The interim head of the country’s cyber defence agency uploaded sensitive government documents into the public version of ChatGPT last summer, according to Politico, citing four officials from the Department of Homeland Security who are familiar with what happened.
The uploads reportedly triggered multiple automated security alerts. These alerts are designed to prevent government material from being accidentally shared or taken out of federal networks.
The official involved, according to Policito, was Madhu Gottumukkala, who is currently serving as the acting director of the Cybersecurity and Infrastructure Security Agency (CISA). Gottumukkala has been leading CISA in an acting role since May, after being appointed deputy director by DHS Secretary Kristi Noem.
Who is Madhu Gottumukkala?
Dr. Madhu Gottumukkala currently serves as the Acting Director and Deputy Director of the Cybersecurity and Infrastructure Security Agency (CISA). According to the agency, he helps guide the agency’s work to protect the cyber and physical systems that people across the United States depend on every day.
Before taking on the deputy director role at CISA, Gottumukkala was the Commissioner and Chief Information Officer for South Dakota’s Bureau of Information and Technology. As South Dakota’s CIO, he oversaw technology and cybersecurity efforts across the entire state.

• Excerpted records

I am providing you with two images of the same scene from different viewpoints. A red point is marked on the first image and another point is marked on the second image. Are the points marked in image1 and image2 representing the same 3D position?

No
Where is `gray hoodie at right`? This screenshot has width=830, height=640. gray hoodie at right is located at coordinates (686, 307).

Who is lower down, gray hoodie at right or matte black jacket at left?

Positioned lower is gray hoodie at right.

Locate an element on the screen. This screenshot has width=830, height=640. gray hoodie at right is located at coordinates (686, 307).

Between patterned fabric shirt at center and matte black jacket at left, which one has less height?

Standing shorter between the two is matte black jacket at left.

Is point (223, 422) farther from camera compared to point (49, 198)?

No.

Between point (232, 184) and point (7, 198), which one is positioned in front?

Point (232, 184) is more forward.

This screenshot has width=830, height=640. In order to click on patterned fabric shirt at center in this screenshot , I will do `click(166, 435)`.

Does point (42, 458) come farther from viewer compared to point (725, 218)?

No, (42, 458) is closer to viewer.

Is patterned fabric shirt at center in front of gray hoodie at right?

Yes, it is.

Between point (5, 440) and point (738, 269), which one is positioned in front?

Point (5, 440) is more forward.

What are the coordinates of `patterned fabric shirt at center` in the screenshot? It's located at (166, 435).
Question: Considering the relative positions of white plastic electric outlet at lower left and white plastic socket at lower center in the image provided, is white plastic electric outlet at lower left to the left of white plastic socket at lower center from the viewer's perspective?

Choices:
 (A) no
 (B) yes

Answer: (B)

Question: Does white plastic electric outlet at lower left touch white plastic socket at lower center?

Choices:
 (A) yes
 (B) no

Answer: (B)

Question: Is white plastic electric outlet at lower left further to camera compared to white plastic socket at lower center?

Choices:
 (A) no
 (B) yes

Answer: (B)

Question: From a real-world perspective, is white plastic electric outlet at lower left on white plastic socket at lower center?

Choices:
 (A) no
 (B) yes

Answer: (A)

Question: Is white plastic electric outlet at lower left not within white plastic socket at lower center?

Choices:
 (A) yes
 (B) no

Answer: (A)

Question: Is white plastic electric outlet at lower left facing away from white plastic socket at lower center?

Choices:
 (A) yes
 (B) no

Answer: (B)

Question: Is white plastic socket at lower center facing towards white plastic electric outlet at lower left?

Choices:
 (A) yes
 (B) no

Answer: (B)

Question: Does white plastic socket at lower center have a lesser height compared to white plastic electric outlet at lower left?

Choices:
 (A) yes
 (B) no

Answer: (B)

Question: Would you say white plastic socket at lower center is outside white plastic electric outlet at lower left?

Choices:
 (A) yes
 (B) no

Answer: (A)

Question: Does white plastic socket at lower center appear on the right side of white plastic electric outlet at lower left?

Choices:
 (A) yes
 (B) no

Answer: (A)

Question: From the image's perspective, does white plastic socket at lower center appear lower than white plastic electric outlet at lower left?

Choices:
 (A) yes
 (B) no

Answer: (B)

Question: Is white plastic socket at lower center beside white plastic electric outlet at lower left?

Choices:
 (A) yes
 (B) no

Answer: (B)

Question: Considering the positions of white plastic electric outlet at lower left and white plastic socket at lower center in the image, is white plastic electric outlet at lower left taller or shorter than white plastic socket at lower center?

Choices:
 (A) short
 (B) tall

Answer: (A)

==

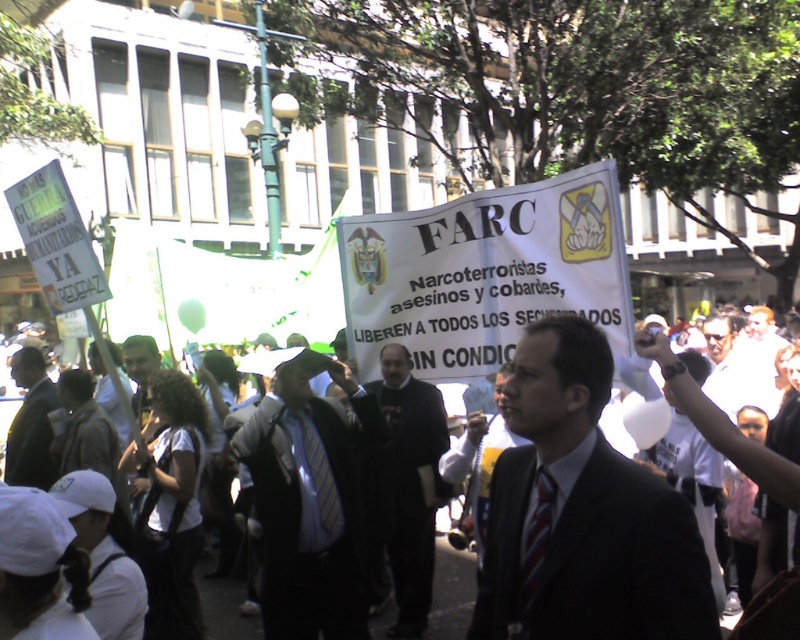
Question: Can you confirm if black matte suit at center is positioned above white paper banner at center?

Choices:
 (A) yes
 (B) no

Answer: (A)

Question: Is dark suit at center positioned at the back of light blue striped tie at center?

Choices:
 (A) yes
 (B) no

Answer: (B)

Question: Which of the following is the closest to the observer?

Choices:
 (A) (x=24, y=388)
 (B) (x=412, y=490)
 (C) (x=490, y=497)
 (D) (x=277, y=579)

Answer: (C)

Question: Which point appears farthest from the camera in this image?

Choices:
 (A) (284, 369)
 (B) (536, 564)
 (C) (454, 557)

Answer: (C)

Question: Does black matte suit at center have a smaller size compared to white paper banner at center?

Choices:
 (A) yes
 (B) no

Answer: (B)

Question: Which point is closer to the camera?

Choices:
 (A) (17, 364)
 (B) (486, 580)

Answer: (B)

==

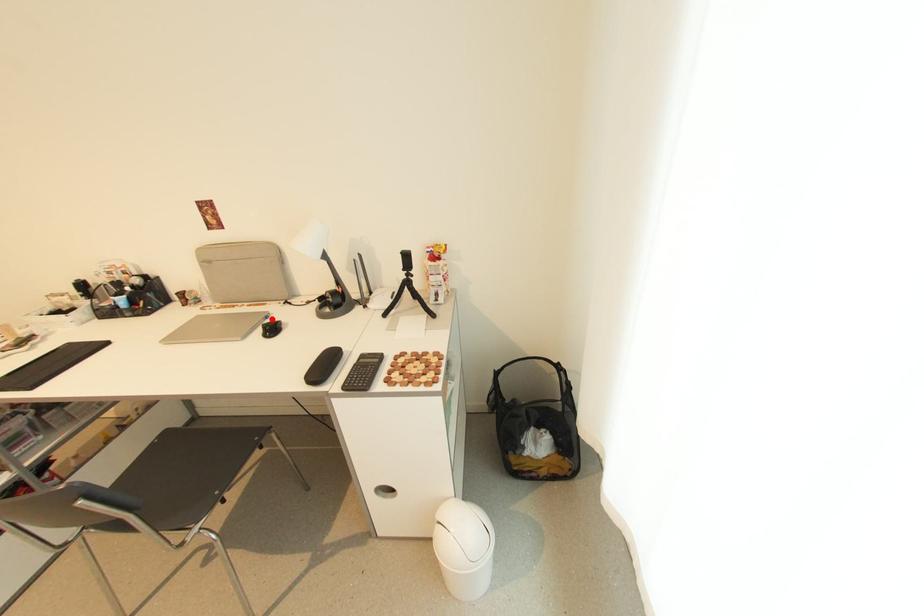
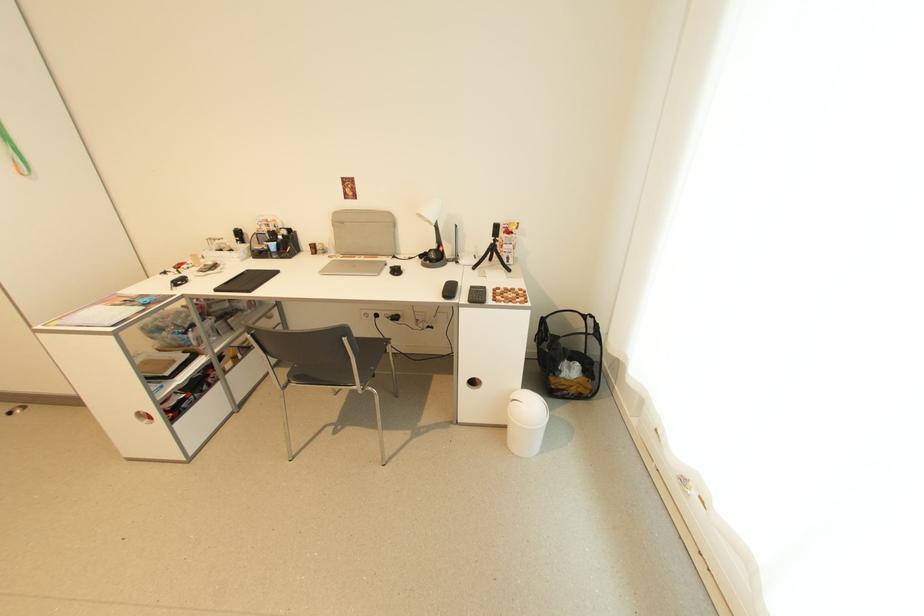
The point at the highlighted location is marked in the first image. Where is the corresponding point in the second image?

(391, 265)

• Tasks to complete
a: Return the stretch of the CISA article from "The interim head" through "is Madhu Gottumukkala?".
b: Carry the CISA article further, picking up after its final sentence.
The listing is separate material, apart from the CISA article.

• Answers to the exercises
a:
The interim head of the country’s cyber defence agency uploaded sensitive government documents into the public version of ChatGPT last summer, according to Politico, citing four officials from the Department of Homeland Security who are familiar with what happened.
The uploads reportedly triggered multiple automated security alerts. These alerts are designed to prevent government material from being accidentally shared or taken out of federal networks.
The official involved, according to Policito, was Madhu Gottumukkala, who is currently serving as the acting director of the Cybersecurity and Infrastructure Security Agency (CISA). Gottumukkala has been leading CISA in an acting role since May, after being appointed deputy director by DHS Secretary Kristi Noem.
Who is Madhu Gottumukkala?

b:
Earlier in his career, he also served as South Dakota’s Chief Technology Officer, becoming only the second person to ever hold that position in the state. Gottumukkala has more than 24 years of experience in information technology. Over the years, he has worked in both government and private industry.
In addition to his government work, he currently serves on the Advisory Committee of the College of Business and Information Systems at Dakota State University.
Madhu Gottumukkala was born on October 29, 1976. He completed his undergraduate studies at Andhra University, India, where he earned a Bachelor of Engineering in Electronics and Communication Engineering. He later moved to the United States to continue his education. He holds a Ph.D. in Information Systems from Dakota State University. He also earned an MBA in Engineering and Technology Management from the University of Dallas, a Master’s degree in Computer Science from the University of Texas at Arlington.
Sensitive files were uploaded to ChatGPT
According to Politico, what made the incident stand out even more was that Gottumukkala had personally asked for special permission to use ChatGPT soon after he joined CISA in May, three officials said. At that time, ChatGPT was blocked for most other DHS employees. He received that permission from CISA’s Office of the Chief Information Officer, even though the tool was not widely allowed across the department.
According to the four officials, none of the files uploaded were classified. However, the documents included CISA contracting materials marked “for official use only.” This label is used for information that is considered sensitive and not meant to be shared publicly.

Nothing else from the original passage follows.